2012-13 Tesla Model S Verbrauchsdaten (EPA) CO2-Ausstoß
Modell Baujahr kombiniert
pro 100 km
Innerorts
pro 100 km
Autobahn
pro 100 km
deutscher
Strommix
Schweizer
Strommix
österreichischer
Strommix
norwegischer
Strommix
Tesla Model S
(60-kWh-Batterie)
2013 22,04 kWh 22,28 kWh 21,59 kWh 127 g/km 26,9 g/km 34,2 g/km 3,3 g/km
Tesla Model S
(85-kWh-Batterie)
2012–13 23,53 kWh 23,80 kWh 23,26 kWh 136 g/km 28,7 g/km 36,5 g/km 3,5 g/km
Anmerkung: Verbrauch basiert nicht auf dem NEFZ, sondern auf dem US-amerikanischen Äquivalent, daher sind Abweichungen möglich

Bedienung und Ausstattung des Tesla

Die Bedienung einiger Bordfunktionen des Fahrzeugs erfolgt über ein hochkant in die Mittelkonsole eingebautes 17-Zoll-Touchscreen-Display. Damit wird im Model S erstmals ein Gerät dieser Größe in einem Serienfahrzeug integriert. Die Grafik wird von einem nVidia Tegra 2 berechnet. Ein drahtloser Internetzugang ist Bestandteil des Systems. Vorteile entstehen dem Fahrer dadurch, dass die darauf angezeigte Benutzeroberfläche aktualisierbar, erweiterbar und individualisierbar ist. So wurde beispielsweise nachträglich auf Kundenwunsch per App ein zusätzlicher Fahrmodus für einen Kriechgang integriert. 

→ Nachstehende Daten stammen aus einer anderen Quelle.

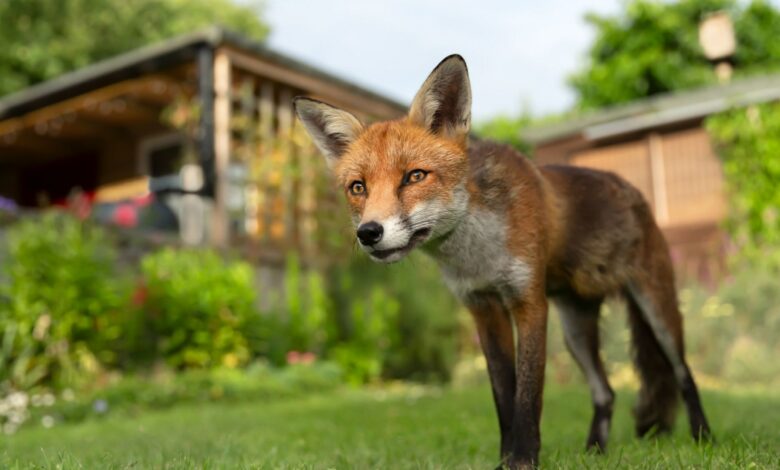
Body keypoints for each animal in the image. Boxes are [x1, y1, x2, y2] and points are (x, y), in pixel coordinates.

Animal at [292, 56, 712, 470]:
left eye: (414, 176)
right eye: (358, 187)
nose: (368, 232)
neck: (479, 255)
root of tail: (633, 191)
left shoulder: (528, 303)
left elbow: (527, 395)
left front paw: (523, 459)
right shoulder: (483, 309)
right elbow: (503, 397)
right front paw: (507, 457)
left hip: (656, 309)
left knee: (684, 374)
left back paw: (703, 438)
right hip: (575, 331)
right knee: (606, 392)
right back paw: (594, 452)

Produktion des Tesla Model S

Das unabhängige amerikanische Konsumentenmagazin Consumer Reports bescheinigte dem Tesla Model S im Frühjahr 2013 das beste PKW-Testergebnis aller Zeiten. Das Fahrzeug schnitt damit in den Tests besser ab als alle mit Verbrennungsmotoren bestückten Konkurrenten.

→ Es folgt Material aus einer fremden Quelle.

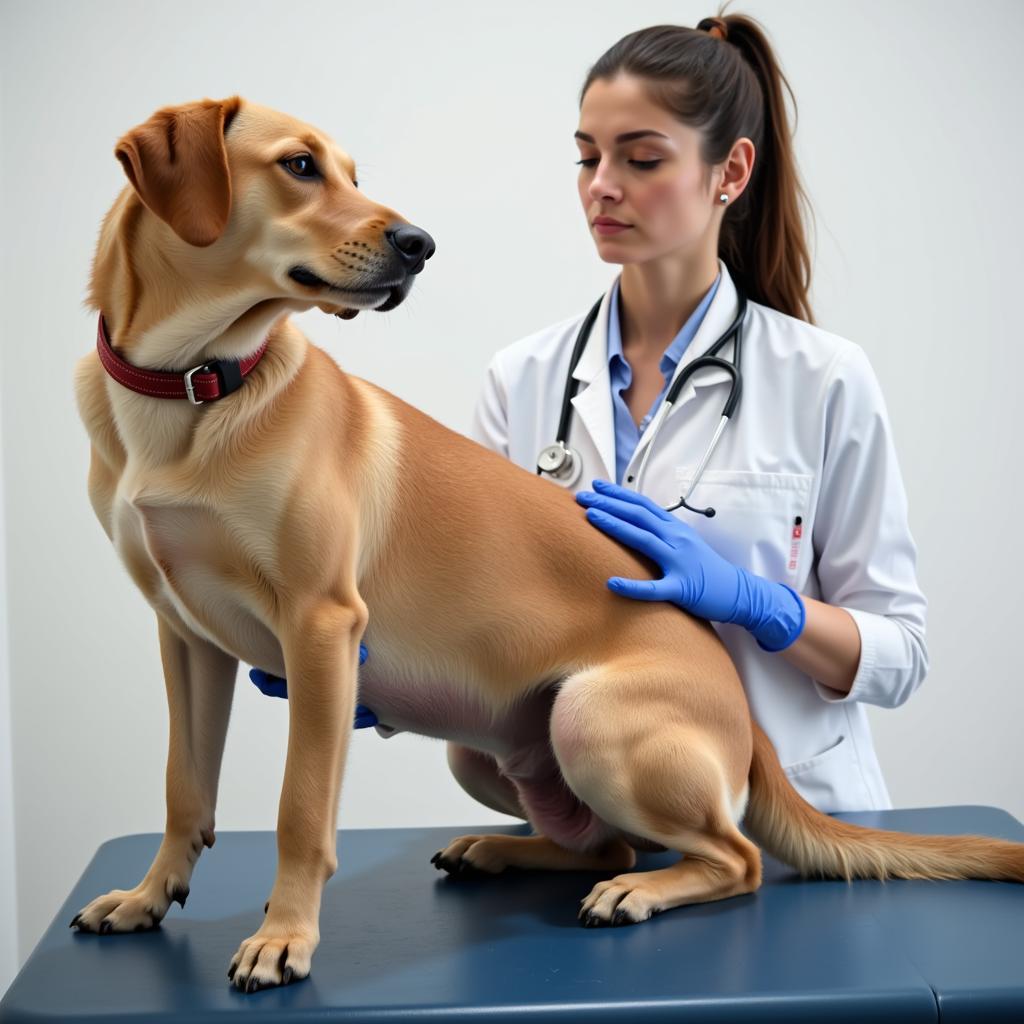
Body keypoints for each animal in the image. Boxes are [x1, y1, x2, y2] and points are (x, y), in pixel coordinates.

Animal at [72, 96, 1024, 991]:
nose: (420, 243)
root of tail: (746, 714)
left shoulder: (321, 628)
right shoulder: (187, 639)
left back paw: (636, 893)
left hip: (591, 720)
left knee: (734, 858)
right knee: (609, 843)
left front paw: (284, 938)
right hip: (484, 744)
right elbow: (184, 787)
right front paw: (148, 897)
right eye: (301, 166)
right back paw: (502, 851)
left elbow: (300, 810)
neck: (193, 386)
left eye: (347, 171)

Die US-Bundesbehörde für Straßen- und Fahrzeugsicherheit NHTSA ermittelte für das Model S im Sommer 2013 die höchsten je gemessenen Sicherheitsstandards. Im Oktober 2013 brannte im US-Bundesstaat Washington ein Teil des Akkusatzes, nachdem ein großes Metallteil die Bodenwanne durchschlagen hatte. Laut Tesla beschränkten Sicherheitsvorkehrungen das Feuer auf die Frontpartie des Autos. Auch sei ein Brand bei einem Model S im Ausmaß kleiner, in der Ausbreitung besser beherrschbar und statistisch fünfmal unwahrscheinlicher als bei Fahrzeugen mit flüssigem Treibstoff. Zwei weitere Brände ereigneten sich im Oktober und November 2013 nach Unfällen ohne Personenschaden.

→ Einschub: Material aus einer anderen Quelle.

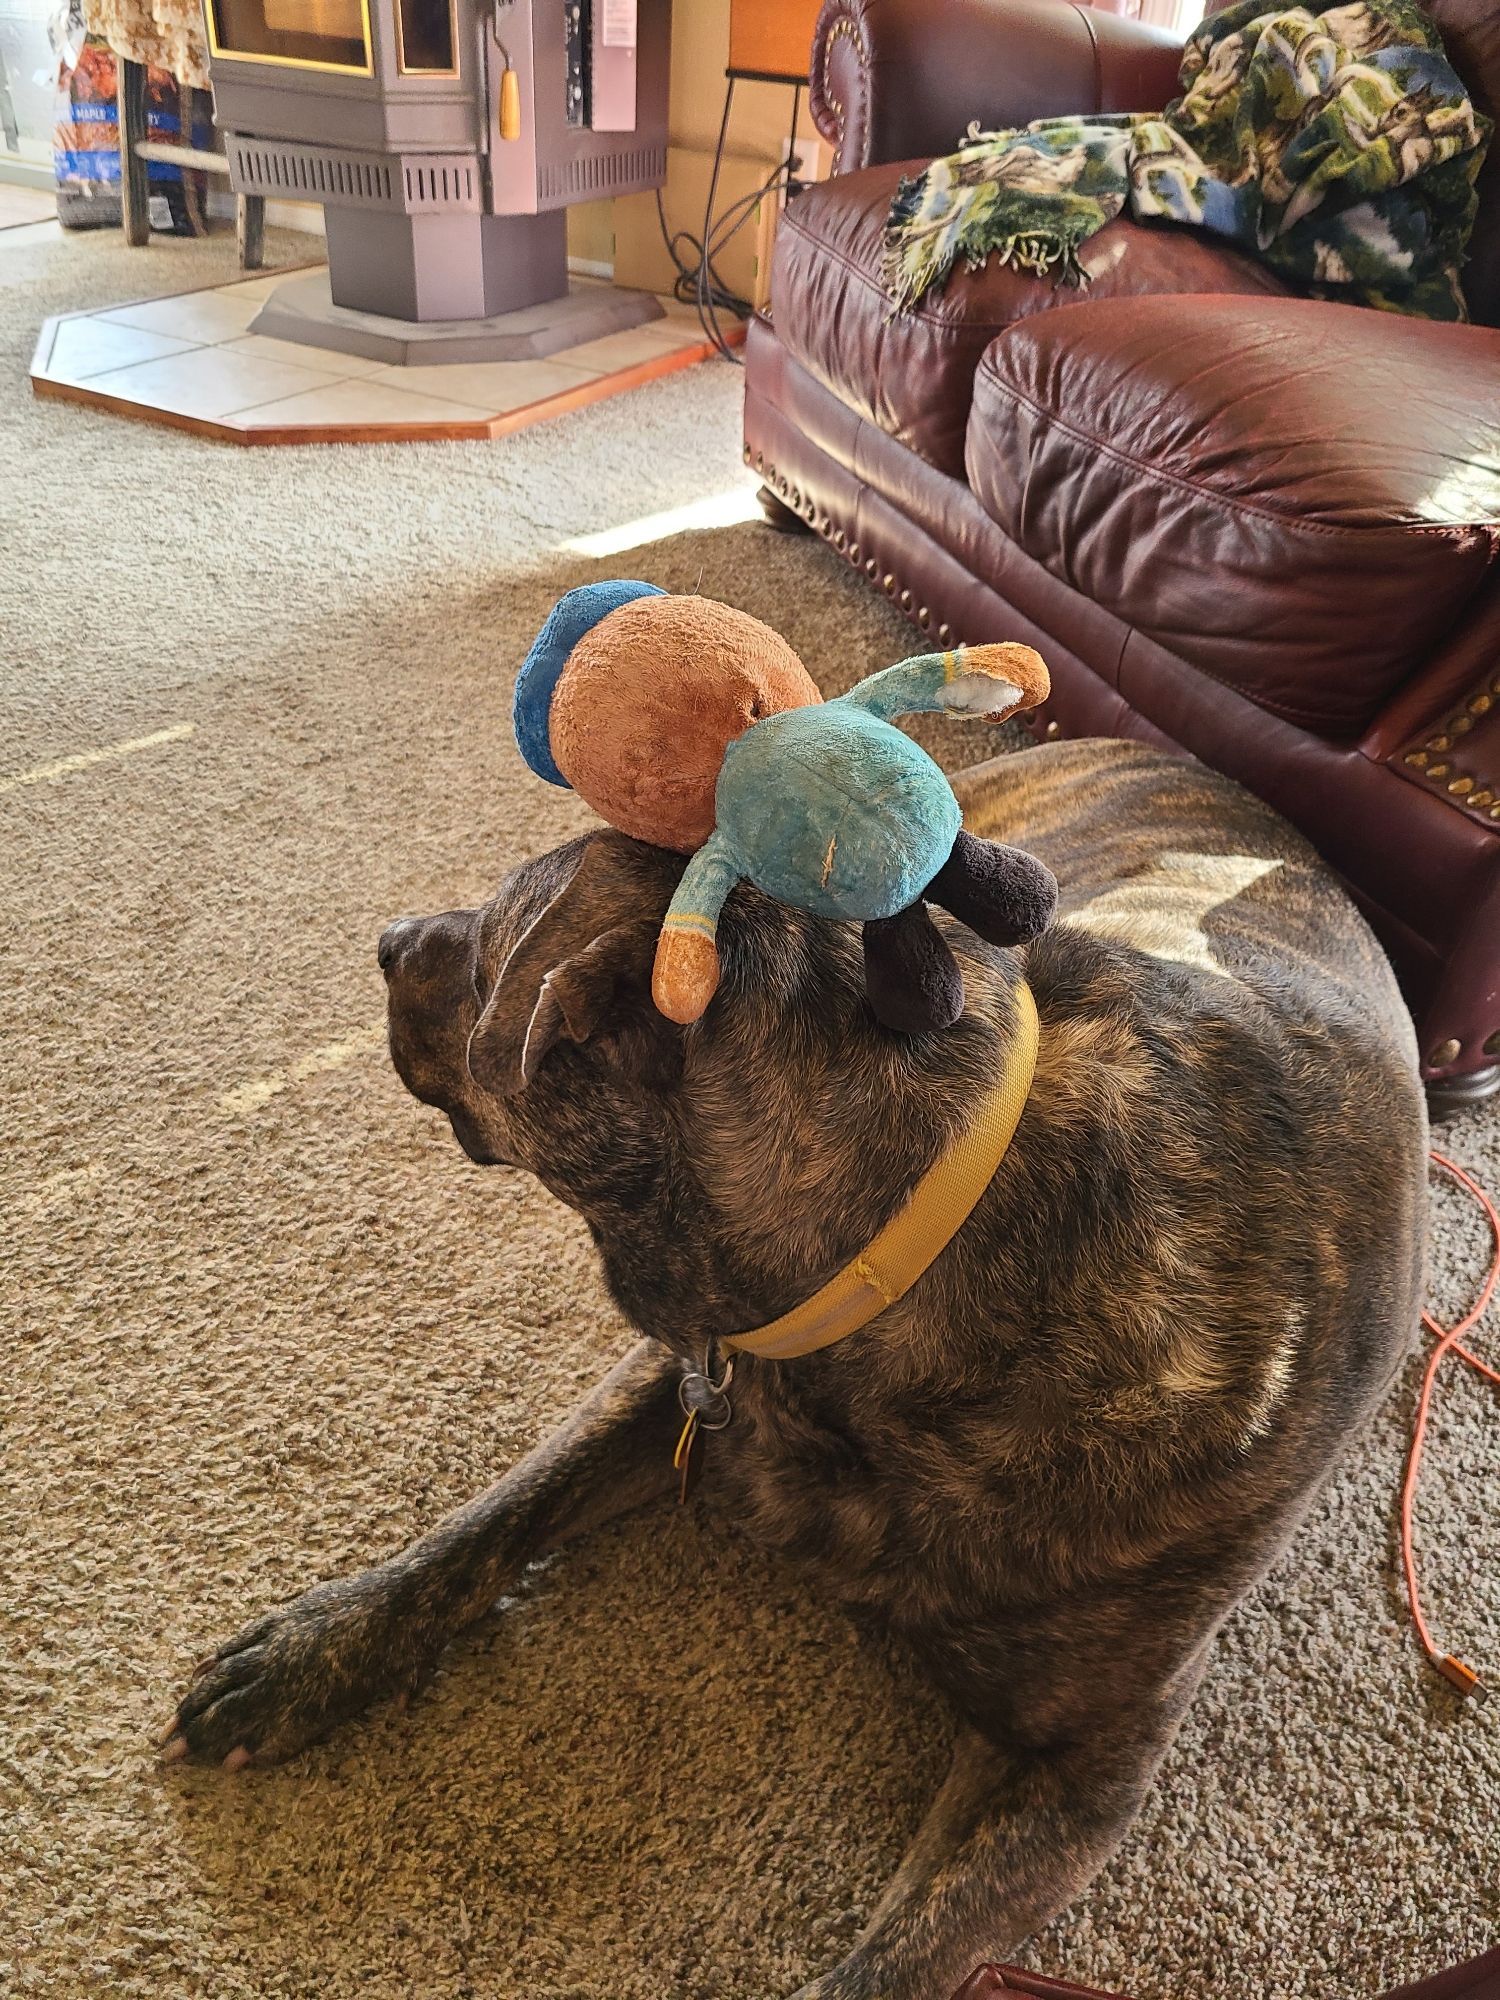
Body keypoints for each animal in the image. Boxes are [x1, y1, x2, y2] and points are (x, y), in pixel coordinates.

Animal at [164, 736, 1432, 2000]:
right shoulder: (693, 1371)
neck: (935, 1223)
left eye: (483, 955)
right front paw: (313, 1649)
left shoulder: (1082, 1768)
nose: (386, 940)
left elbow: (893, 1964)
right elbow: (488, 1521)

Tesla baut derzeit Stromtankstellen in den Vereinigten Staaten und Europa. Die Stromkosten an diesen „Supercharger“ genannten Ladestationen sind dabei im Kaufpreis des Wagens mit 85 kWh inbegriffen und können beim Modell mit 60 kWh als Option dazugekauft werden.